AMC theaters are warning investors that the company could run out of cash by 2020, without a steady flow of films to open the remaining theaters near the public.
It is no surprise that the theater industry is suffering. Nearly every major blockbuster (movies that people could possibly get to visit a theater mid-epidemic) has been pushed back to 2021, and there are still open theaters operating at low capacity. The results are not great; Warner Bros. and Christopher Nolan theory – a notable blockbuster a studio tried to release – failed to perform in the United States, where theaters remained closed in major markets such as New York City and Los Angeles. The next big movie is Wonder Woman 1984, And there’s always a chance that could extend beyond its current December 25 release date.
According to public documents recorded today, to avoid the potentially devastating financial effects the ongoing epidemic would have on its business, AMC is figuring out some possible ways to raise cash. This includes continued negotiations with landlords on lease payments at theater venues, starting joint ventures with other trading partners and potentially selling property. However, at the current cash-burning rate, however, it still stands, [AMC] It is estimated that existing cash resources will be depleted by the end of 2020 or early 2021. “
AMC Chief Financial Officer Sean Goodman is also warning investors via public documents that there is “a significant risk” that the aforementioned potential sources of excess liquidity may not actually occur – or, he continued, even though AMC theaters May have increased some form of liquidity. Through those possible paths, it will not be sufficient to compensate for AMC’s losses. Effectively, Goodman is telling investors that it is extremely difficult to predict anything right now, and “there can be no assurance” that any of the plans listed above can solve the problem correctly.
“Our predictive ability is uncertain due to unknown magnitude and duration of the COVID-19 pandemic,” the document reads.

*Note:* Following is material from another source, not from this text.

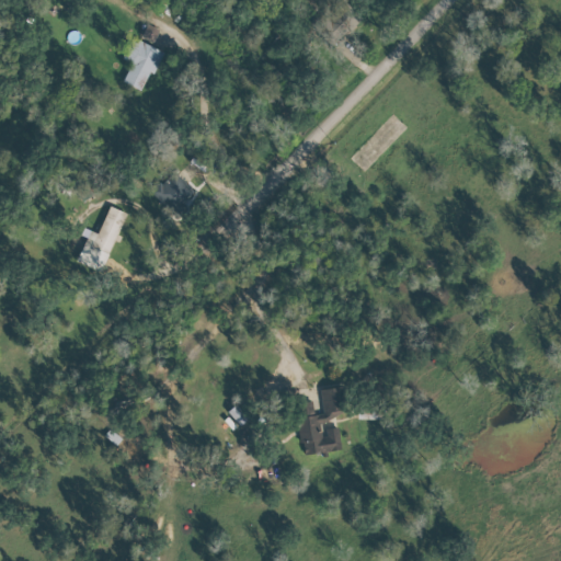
[(123,82),(145,91),(161,50),(132,38),(123,60),(130,64),(123,82)]
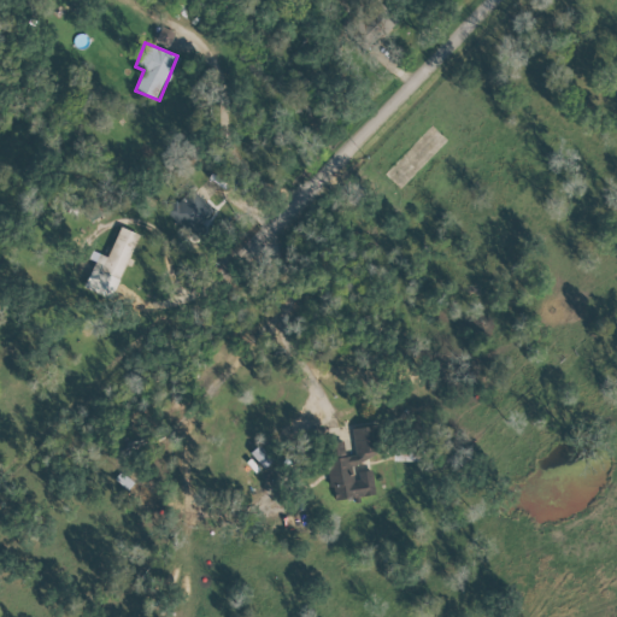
[(191,233),(212,209),(191,189),(169,212),(191,233)]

AMC Theaters is not the only company that is increasingly concerned about the future. Regal, which is owned by Cineworld, announced last week that it would close its theaters for now. Doing so would reduce costs, which CEO Mickey Greeninger told CNBC Theaters were growing by keeping them open. AMC theaters are currently the only operating locations open at a capacity of approximately 2040 percent. It represents about 83 percent of theaters in the US according to the company. Since resuming business, attendance at theaters has been down 85 percent year-over-year.
One of the biggest uncertainties theater chains like AMC face is unable to predict consumer behavior. Even if theaters open next year, if people stay at home, studios can delay films. Studios such as Disney, Warner Bros., and Universal can transfer their titles to streaming services. AMC Theaters is working with Universal, which will shorten the theatrical window for just 17 days, allowing Universal to sell it directly to consumers at a faster rate and give AMC theaters a share of revenue.